What lines of the listing below contain the word "서비스로"? Copy each of them out.

===== Available data

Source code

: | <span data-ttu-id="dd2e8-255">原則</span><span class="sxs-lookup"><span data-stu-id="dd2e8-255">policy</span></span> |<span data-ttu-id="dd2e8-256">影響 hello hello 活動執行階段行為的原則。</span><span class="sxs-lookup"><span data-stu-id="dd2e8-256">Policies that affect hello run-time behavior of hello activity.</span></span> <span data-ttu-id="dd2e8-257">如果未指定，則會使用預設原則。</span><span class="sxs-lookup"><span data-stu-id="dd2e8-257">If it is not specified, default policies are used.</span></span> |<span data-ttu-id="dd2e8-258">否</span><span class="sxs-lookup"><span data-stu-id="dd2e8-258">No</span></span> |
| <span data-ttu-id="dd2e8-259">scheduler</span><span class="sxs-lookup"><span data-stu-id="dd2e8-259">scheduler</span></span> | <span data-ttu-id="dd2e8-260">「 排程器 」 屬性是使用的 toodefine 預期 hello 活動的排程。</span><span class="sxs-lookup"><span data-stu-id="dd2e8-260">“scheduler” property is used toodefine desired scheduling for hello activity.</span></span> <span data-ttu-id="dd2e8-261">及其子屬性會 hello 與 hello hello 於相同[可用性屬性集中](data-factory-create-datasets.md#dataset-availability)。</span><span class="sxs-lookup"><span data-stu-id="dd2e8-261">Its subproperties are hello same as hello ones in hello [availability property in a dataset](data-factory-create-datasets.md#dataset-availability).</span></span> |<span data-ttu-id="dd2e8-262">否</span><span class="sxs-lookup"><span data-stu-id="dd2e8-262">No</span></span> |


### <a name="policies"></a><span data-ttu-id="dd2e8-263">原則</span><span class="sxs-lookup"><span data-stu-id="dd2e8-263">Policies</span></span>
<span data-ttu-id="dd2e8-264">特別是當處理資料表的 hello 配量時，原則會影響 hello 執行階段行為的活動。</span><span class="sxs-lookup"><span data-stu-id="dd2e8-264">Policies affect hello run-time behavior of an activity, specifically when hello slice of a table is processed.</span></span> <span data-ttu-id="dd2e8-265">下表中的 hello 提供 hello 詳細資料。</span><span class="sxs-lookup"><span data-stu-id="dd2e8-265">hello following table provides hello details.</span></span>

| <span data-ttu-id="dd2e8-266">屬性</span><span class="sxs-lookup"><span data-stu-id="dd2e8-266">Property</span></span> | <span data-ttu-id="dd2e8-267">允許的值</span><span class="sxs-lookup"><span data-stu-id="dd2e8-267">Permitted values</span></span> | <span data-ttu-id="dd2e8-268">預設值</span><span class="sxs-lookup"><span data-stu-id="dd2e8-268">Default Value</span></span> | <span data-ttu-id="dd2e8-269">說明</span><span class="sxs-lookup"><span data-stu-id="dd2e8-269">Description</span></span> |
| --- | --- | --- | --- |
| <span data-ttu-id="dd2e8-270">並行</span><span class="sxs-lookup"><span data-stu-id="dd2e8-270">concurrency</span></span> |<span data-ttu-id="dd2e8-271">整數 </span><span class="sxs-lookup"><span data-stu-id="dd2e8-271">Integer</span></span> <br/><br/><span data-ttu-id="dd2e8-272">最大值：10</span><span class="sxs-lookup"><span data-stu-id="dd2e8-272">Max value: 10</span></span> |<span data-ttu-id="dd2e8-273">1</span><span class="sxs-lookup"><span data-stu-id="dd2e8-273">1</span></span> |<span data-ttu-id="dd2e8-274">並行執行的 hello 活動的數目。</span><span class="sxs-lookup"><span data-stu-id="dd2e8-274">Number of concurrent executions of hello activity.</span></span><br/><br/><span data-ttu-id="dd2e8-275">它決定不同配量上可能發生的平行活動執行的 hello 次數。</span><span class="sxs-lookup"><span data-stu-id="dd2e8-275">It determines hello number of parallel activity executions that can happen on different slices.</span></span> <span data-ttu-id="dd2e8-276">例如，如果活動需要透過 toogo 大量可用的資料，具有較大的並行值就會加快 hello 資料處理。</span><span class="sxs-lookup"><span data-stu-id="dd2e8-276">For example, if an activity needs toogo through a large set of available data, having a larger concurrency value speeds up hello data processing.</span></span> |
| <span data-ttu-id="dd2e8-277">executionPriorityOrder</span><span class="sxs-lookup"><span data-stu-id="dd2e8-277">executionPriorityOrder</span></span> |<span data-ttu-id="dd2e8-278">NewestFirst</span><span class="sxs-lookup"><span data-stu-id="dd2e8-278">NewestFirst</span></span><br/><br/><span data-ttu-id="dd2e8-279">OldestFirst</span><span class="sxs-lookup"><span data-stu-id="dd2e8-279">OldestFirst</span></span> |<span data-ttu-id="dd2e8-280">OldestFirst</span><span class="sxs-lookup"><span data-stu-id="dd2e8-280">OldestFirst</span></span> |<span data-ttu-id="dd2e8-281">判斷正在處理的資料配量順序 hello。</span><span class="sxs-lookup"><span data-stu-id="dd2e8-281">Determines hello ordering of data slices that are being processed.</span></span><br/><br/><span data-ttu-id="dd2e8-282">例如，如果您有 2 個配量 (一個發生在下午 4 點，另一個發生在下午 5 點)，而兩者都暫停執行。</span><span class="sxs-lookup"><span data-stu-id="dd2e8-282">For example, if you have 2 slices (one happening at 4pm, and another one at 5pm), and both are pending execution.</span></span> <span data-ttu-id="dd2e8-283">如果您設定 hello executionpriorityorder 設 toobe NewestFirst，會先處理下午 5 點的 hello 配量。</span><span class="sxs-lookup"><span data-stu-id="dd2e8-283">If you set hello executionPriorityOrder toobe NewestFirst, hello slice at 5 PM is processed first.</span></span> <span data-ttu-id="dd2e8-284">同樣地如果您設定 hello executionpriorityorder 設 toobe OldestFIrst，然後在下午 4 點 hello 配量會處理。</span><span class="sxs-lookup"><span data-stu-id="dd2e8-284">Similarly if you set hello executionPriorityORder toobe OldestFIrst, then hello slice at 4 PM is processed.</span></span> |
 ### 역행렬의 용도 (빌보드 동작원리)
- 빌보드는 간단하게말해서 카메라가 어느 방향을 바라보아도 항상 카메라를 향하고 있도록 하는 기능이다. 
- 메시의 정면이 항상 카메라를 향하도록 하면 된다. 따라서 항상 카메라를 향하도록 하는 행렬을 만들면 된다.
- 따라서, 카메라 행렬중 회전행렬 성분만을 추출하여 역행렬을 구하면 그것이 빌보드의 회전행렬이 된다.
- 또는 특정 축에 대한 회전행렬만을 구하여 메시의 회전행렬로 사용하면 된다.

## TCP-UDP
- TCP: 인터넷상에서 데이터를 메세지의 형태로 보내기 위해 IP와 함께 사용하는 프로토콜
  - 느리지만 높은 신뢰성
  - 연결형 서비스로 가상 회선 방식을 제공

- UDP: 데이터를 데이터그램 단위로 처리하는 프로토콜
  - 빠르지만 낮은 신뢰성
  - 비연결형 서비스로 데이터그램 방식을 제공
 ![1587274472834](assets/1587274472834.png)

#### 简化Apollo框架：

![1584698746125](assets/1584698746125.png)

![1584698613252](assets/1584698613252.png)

==========

### Answer section
  - 연결형 서비스로 가상 회선 방식을 제공
  - 비연결형 서비스로 데이터그램 방식을 제공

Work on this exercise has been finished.